A Bridge também oferece o que chama de plataforma "Open Issuance", permitindo que as empresas lancem as suas próprias stablecoins personalizadas e as incorporem diretamente em programas de cartões de marca. A proposta é a propriedade da pilha financeira: as empresas emitem a moeda, emitem o cartão e cobram receitas de interchange em cada transação.
Talvez a parte tecnicamente mais significativa do anúncio seja o que está a acontecer no lado da liquidação. Através de uma parceria com o Lead Bank — o parceiro bancário que tecnicamente emite estes cartões — a Visa está a testar a liquidação on-chain direta usando stablecoins na blockchain Solana.
Anteriormente, a Bridge convertia stablecoins em fiduciário no ponto de venda. O novo modelo salta esse passo. A liquidação acontece on-chain, com os objetivos declarados de movimento de fundos mais rápido, menor sobrecarga operacional e maior transparência das transações. É uma mudança incremental mas significativa: a Visa, uma das redes de pagamento mais antigas do mundo, está a experimentar liquidar transações numa blockchain pública.
Se a liquidação on-chain escala de forma limpa em centenas de mercados — com os seus variados requisitos regulamentares, relações bancárias e condições de liquidez — ainda está por ver. Mas a direção é clara.

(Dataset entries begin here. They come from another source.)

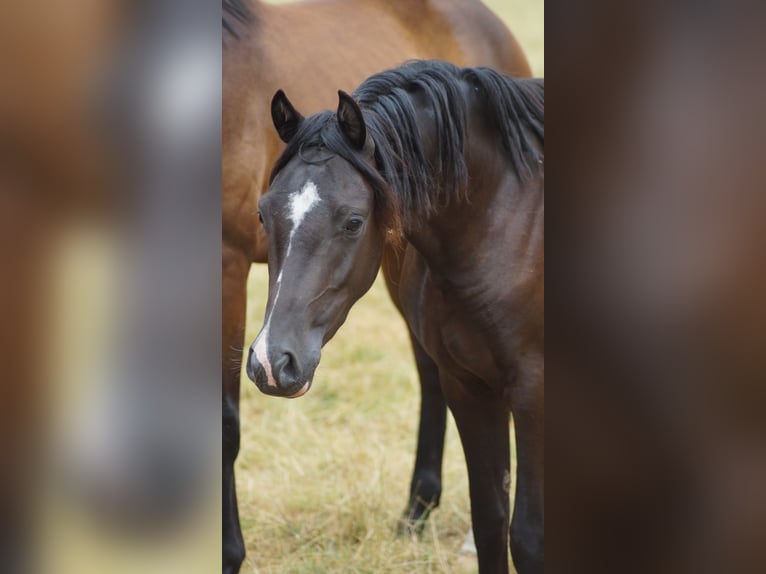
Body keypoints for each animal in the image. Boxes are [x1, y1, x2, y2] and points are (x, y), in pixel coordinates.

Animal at [223, 1, 533, 571]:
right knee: (432, 371)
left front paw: (228, 552)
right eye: (263, 214)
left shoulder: (226, 261)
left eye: (352, 221)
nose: (273, 364)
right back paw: (417, 509)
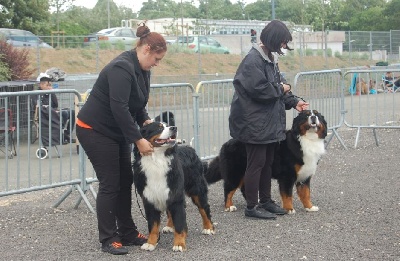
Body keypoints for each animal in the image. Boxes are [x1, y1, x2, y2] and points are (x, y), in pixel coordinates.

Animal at [134, 121, 216, 251]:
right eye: (159, 128)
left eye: (167, 125)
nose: (174, 128)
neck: (157, 161)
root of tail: (190, 148)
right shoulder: (149, 198)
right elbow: (152, 225)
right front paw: (151, 243)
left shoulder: (175, 195)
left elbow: (179, 222)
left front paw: (179, 244)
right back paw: (169, 226)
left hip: (197, 189)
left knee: (204, 208)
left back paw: (208, 227)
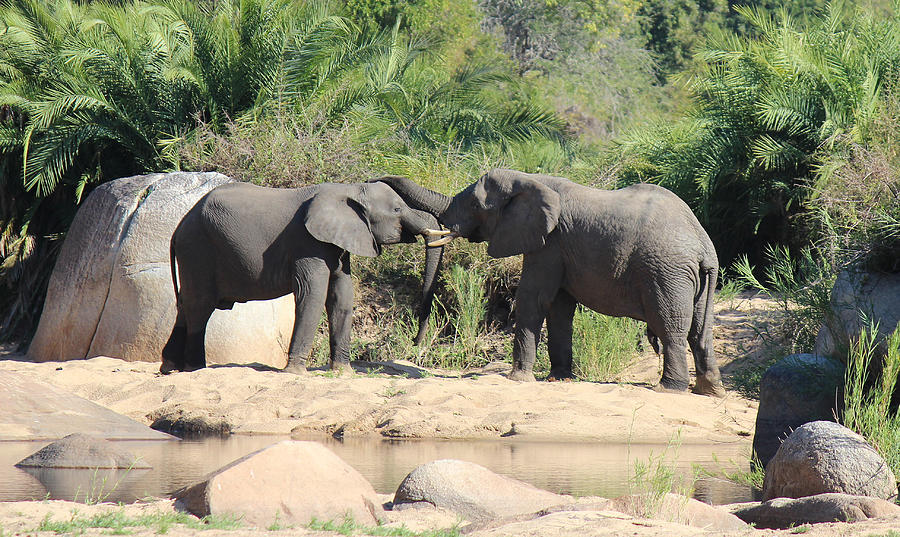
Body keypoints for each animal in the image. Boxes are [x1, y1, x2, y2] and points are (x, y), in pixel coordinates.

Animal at [160, 180, 448, 372]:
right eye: (398, 210)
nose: (416, 342)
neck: (349, 190)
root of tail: (178, 227)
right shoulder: (307, 242)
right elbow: (312, 295)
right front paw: (295, 373)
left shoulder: (337, 242)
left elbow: (342, 296)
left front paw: (343, 373)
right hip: (198, 249)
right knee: (200, 306)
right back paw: (195, 369)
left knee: (187, 304)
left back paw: (170, 367)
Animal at [378, 170, 724, 396]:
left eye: (476, 206)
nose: (375, 180)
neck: (531, 179)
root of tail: (703, 246)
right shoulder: (560, 248)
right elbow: (559, 307)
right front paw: (559, 379)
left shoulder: (550, 243)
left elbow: (534, 298)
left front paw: (518, 379)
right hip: (695, 278)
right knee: (700, 331)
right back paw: (710, 391)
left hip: (667, 272)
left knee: (672, 327)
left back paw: (670, 390)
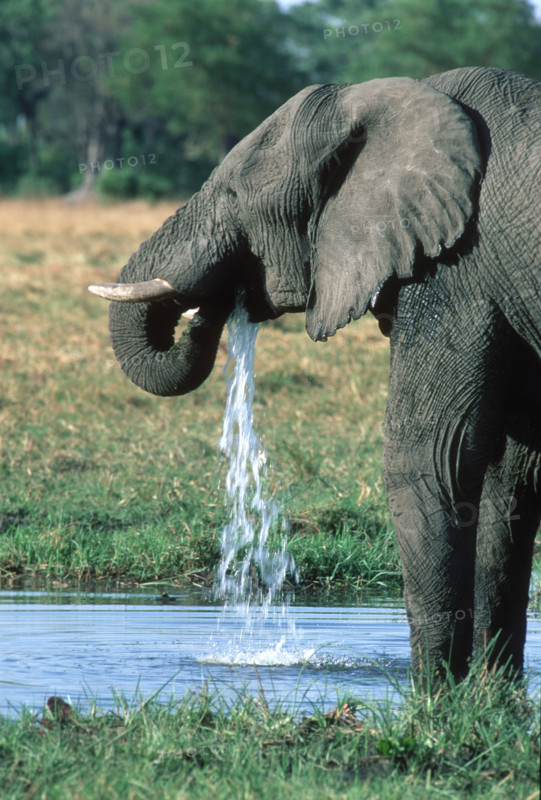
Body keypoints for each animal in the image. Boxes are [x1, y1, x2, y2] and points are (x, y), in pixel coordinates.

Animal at [90, 66, 541, 682]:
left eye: (234, 195)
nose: (220, 301)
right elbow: (509, 477)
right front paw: (488, 692)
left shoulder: (455, 269)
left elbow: (429, 457)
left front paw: (434, 693)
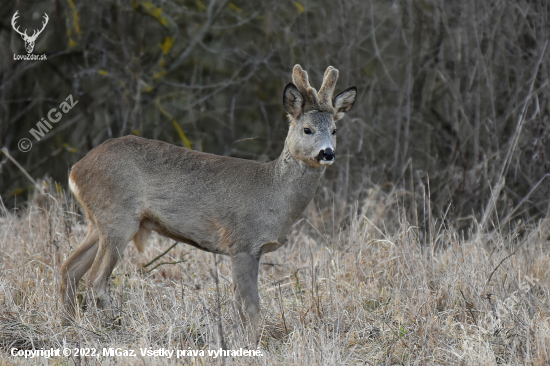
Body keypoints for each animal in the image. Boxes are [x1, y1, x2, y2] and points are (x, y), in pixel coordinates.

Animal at [60, 64, 358, 342]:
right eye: (307, 129)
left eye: (334, 130)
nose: (327, 153)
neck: (274, 194)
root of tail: (75, 169)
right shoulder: (243, 243)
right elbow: (251, 306)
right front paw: (253, 344)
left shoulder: (246, 249)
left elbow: (239, 304)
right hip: (119, 218)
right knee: (95, 279)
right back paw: (110, 327)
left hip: (98, 222)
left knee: (69, 268)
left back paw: (69, 323)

O timing desta expansão não é coincidência. Os EUA aprovaram recentemente a Lei GENIUS, estabelecendo regras federais mais claras para a emissão e uso de stablecoin. Para as empresas que constroem produtos de stablecoin globais, a ambiguidade regulamentar tem sido há muito o maior risco operacional. Regras mais claras no maior mercado financeiro do mundo reduzem significativamente esse risco.
A Visa e a Mastercard moveram-se rapidamente neste ambiente. A Mastercard habilitou recentemente gastos com cartão de stablecoin nos EUA através da sua própria integração com a MetaMask, quase um espelho do que a Bridge e a Visa estão a fazer. As duas redes estão, por enquanto, a seguir estratégias paralelas.
A questão mais profunda não é se os cartões cripto funcionam a curto prazo — funcionam, e os dados de adoção da América Latina sugerem uma procura real onde as finanças tradicionais ficam aquém. A questão é se estes programas substituem alguma coisa, ou simplesmente adicionam um novo trilho sobre a infraestrutura existente sem mudar a forma como o dinheiro se move em escala.
Por agora, o modelo da Bridge ainda depende da rede de comerciantes da Visa, do licenciamento do Lead Bank e de saídas fiduciárias para a maioria das transações. O piloto de liquidação Solana é um sinal de onde isto pode ir, mas ainda é um piloto. A infraestrutura está a ser construída, não ativada.
Para a Stripe, a aquisição da Bridge sempre foi sobre posicionamento — antecipar-se a um mundo onde as stablecoins se tornam uma ferramenta padrão para movimentar dinheiro além-fronteiras. Se esse mundo chega no cronograma da Stripe é uma questão diferente. Mas com a Visa como camada de distribuição e 175 milhões de localizações de comerciantes como ponto final, as peças estão no lugar para descobrir.